Aim of the task: From the records below, return every line containing the word "translate".

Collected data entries

Content starts

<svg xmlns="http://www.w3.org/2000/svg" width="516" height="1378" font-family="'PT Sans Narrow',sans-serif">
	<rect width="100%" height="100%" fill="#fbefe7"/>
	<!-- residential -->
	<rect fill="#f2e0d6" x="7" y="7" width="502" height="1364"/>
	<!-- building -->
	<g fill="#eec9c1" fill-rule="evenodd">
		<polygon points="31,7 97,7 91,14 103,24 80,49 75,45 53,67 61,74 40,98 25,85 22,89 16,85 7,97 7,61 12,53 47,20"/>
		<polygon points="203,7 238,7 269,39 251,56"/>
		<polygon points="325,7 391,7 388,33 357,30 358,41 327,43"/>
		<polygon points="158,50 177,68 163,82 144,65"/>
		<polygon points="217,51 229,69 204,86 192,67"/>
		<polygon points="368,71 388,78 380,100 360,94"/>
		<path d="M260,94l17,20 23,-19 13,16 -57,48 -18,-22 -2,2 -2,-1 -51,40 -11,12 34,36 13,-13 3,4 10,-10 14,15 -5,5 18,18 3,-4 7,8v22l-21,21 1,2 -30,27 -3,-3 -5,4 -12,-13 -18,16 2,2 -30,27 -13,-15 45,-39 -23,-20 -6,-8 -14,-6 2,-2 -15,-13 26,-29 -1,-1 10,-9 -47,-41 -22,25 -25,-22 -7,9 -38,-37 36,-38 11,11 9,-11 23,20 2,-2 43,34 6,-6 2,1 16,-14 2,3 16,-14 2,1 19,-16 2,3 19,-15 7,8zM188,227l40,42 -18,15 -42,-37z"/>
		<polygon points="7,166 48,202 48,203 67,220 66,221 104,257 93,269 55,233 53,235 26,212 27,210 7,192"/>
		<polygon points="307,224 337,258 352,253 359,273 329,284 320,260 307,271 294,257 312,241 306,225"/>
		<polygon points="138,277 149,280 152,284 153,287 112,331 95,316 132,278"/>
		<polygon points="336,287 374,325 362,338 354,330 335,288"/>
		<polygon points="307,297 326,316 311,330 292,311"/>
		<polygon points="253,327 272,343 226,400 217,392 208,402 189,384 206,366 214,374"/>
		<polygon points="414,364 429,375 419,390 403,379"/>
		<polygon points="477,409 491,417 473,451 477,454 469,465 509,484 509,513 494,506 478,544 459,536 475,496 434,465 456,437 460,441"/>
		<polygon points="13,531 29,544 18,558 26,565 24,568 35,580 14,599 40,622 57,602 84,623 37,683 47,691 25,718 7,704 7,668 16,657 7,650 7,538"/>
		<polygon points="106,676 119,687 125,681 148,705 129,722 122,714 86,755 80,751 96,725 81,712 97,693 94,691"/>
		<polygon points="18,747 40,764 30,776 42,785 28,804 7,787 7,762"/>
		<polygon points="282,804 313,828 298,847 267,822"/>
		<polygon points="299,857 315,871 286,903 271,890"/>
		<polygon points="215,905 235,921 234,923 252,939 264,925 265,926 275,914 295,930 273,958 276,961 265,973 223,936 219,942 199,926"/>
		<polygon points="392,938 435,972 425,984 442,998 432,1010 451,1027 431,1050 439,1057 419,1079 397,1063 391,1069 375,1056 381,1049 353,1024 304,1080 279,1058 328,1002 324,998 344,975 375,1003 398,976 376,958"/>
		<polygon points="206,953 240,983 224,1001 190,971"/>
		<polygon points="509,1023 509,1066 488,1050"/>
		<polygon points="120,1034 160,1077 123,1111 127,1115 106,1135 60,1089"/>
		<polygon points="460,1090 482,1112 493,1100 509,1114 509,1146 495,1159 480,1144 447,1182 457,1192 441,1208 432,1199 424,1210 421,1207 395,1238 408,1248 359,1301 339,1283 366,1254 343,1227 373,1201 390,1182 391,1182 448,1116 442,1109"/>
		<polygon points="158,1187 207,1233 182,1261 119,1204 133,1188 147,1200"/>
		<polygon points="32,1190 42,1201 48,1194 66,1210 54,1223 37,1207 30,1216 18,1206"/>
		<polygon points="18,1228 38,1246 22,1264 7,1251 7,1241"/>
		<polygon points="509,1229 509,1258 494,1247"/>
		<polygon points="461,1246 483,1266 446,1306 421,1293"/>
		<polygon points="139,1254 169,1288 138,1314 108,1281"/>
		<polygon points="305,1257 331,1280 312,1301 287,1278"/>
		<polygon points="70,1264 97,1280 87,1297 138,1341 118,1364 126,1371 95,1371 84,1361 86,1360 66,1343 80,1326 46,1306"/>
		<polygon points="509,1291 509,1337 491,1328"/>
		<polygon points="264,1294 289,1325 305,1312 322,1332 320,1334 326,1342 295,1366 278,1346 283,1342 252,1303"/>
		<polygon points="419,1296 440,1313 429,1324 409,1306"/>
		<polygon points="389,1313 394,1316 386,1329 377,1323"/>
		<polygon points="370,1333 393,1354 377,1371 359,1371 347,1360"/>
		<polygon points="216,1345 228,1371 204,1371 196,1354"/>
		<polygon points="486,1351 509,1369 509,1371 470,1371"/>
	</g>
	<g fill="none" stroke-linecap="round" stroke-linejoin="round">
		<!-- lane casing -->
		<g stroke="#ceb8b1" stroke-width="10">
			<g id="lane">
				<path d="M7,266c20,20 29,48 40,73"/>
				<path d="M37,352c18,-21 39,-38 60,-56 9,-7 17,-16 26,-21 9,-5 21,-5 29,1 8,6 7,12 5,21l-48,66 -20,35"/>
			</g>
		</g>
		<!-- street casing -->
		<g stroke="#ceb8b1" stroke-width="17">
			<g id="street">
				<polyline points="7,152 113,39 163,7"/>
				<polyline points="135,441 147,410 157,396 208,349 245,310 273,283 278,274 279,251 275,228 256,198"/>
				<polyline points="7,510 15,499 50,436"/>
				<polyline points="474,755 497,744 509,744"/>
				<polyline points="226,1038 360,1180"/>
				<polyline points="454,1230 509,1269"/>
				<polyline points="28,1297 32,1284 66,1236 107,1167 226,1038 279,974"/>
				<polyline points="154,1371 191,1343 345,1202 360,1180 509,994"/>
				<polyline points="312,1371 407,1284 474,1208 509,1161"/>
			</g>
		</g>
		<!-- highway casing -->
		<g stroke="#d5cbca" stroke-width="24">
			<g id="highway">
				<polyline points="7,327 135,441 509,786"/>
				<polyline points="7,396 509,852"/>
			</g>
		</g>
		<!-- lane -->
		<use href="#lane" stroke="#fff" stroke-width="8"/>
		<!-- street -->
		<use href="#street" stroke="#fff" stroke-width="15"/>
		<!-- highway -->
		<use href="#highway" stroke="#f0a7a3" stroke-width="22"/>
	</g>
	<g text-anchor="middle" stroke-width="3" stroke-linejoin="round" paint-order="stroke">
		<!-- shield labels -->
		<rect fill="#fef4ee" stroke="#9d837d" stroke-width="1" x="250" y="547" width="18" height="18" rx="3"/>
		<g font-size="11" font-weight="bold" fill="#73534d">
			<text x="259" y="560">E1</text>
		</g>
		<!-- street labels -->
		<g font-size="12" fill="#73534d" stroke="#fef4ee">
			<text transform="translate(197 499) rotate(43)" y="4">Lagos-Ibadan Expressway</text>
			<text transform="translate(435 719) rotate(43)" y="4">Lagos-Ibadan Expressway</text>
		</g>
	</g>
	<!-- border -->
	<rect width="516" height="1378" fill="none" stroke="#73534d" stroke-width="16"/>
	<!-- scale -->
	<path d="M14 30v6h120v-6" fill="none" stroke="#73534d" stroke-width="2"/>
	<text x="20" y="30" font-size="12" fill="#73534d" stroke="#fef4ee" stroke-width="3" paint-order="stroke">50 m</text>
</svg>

Content ends

Exercise answer:
			<text transform="translate(197 499) rotate(43)" y="4">Lagos-Ibadan Expressway</text>
			<text transform="translate(435 719) rotate(43)" y="4">Lagos-Ibadan Expressway</text>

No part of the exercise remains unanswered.